The UN has put the Saudi-led coalition, Yemen’s governmental forces and insurgents, along with more than 50 participants in other armed conflicts, on the list of those responsible for deaths and injuries of children. The report stresses, Saudi Arabia and its allies are undertaking measures to ease consequences from the conflict for children. The UN Secretary General Antonio Guterres called those measures a step in the right direction, though admitted they were insufficient and the crimes against children in 2016 remained at unacceptably high level.

Saudi Arabia’s ambassador appreciated the UN secretary general’s acclaim of the steps the coalition and Saudi Arabia had undertaken to protect children, as well as his desire to develop the bilateral cooperation in the interests of security of civilians in Yemen.

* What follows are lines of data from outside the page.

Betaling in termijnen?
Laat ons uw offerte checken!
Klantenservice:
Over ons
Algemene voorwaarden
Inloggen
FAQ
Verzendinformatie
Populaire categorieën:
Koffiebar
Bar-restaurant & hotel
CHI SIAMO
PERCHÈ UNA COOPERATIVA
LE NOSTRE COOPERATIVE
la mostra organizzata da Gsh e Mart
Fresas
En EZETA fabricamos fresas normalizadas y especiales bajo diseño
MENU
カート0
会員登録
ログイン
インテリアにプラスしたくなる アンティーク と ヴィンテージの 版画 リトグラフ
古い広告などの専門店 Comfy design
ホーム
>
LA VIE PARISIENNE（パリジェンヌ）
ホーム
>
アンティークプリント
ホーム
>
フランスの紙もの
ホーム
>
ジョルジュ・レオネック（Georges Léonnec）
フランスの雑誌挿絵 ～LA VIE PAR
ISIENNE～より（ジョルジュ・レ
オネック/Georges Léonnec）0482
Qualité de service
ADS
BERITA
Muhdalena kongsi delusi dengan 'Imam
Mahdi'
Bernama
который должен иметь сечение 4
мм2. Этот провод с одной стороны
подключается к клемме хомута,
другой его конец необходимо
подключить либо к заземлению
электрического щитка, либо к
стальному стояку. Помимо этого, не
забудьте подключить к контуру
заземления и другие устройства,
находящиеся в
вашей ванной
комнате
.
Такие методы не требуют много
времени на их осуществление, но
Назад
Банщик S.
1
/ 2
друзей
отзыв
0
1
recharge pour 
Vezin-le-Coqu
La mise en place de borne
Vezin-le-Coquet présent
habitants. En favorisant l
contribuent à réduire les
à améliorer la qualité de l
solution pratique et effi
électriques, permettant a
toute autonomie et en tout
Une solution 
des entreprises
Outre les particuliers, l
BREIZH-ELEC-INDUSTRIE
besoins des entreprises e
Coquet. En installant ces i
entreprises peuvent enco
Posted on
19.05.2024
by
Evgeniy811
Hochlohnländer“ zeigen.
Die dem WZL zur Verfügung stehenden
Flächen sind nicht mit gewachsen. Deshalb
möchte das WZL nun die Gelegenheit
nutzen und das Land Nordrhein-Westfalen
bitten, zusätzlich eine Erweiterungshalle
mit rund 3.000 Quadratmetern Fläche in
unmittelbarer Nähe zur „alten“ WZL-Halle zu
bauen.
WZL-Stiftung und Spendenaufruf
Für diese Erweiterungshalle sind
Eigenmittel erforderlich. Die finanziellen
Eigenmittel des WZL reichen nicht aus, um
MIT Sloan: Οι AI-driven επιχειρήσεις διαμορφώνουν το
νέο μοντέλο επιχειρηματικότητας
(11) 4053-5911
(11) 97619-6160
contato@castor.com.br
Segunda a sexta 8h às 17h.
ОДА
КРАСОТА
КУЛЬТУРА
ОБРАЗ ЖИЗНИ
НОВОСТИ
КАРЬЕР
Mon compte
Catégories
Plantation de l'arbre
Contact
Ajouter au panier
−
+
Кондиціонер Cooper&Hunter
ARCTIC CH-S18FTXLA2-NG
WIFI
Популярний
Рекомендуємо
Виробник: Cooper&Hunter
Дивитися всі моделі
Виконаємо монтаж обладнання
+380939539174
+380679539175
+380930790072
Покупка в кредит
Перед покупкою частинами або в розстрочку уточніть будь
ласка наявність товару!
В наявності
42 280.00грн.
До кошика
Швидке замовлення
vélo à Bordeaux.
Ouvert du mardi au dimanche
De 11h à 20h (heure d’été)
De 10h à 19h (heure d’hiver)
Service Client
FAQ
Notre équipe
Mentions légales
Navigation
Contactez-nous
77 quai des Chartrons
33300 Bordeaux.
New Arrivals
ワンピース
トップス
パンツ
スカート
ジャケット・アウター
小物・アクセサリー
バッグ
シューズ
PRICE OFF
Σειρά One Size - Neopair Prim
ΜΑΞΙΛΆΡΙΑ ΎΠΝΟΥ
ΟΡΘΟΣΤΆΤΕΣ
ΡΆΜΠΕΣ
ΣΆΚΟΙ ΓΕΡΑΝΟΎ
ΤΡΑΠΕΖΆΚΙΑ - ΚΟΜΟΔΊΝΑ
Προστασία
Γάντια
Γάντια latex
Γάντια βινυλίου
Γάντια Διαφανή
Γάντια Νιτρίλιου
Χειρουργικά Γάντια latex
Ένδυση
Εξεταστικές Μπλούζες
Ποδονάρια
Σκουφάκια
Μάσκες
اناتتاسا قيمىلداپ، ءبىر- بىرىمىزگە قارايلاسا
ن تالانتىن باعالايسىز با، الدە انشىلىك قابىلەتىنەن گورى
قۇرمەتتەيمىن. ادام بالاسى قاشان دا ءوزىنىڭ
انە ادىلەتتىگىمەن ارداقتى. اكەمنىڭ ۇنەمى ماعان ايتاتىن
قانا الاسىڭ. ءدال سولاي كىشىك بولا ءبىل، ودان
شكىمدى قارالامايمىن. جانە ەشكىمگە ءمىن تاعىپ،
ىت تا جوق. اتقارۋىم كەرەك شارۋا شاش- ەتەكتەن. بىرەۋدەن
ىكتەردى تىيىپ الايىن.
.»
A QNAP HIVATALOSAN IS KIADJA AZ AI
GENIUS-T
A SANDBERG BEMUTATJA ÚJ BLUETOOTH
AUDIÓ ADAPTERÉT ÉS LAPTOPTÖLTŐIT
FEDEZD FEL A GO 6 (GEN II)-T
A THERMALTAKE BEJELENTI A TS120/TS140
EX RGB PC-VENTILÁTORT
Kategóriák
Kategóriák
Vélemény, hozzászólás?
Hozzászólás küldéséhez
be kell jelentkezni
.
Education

Consequences from conflict and blockade

Since august 2014, Yemen remains devastated in a conflict between the governmental forces and the Houthis insurgents. It entered the most active phase after the Saudi-led coalition invaded the country in March 2015. The UN reports about 20 million people in Yemen - about 70% of the country’s population - require humanitarian assistance, and the number of internally displaced persons exceeds three million. In Yemen, seven million are on the edge of hunger and two million children are short of food. Besides, the cholera outbreak has killed more than 2,000 people over five months.

At the news conference, the Saudi ambassador rejected categorically the claims the Saudi-led coalition was responsible for Yemen’s blockade, thus not allowing into the country food, medications and other essentials. The ambassador assured the reporters the coalition had not stopped a single humanitarian consignment. Riyadh has been assisting Yemen more than any other country, he said. Saudi Arabia also helps in fighting cholera - it has allocated $67 million for that, he added.

The UN said on Thursday, for nine months the coalition would not allow the UN to deliver to Yemen’s Hodeidah port the cranes to unload vessels carrying humanitarian assistance and commercial cargoes.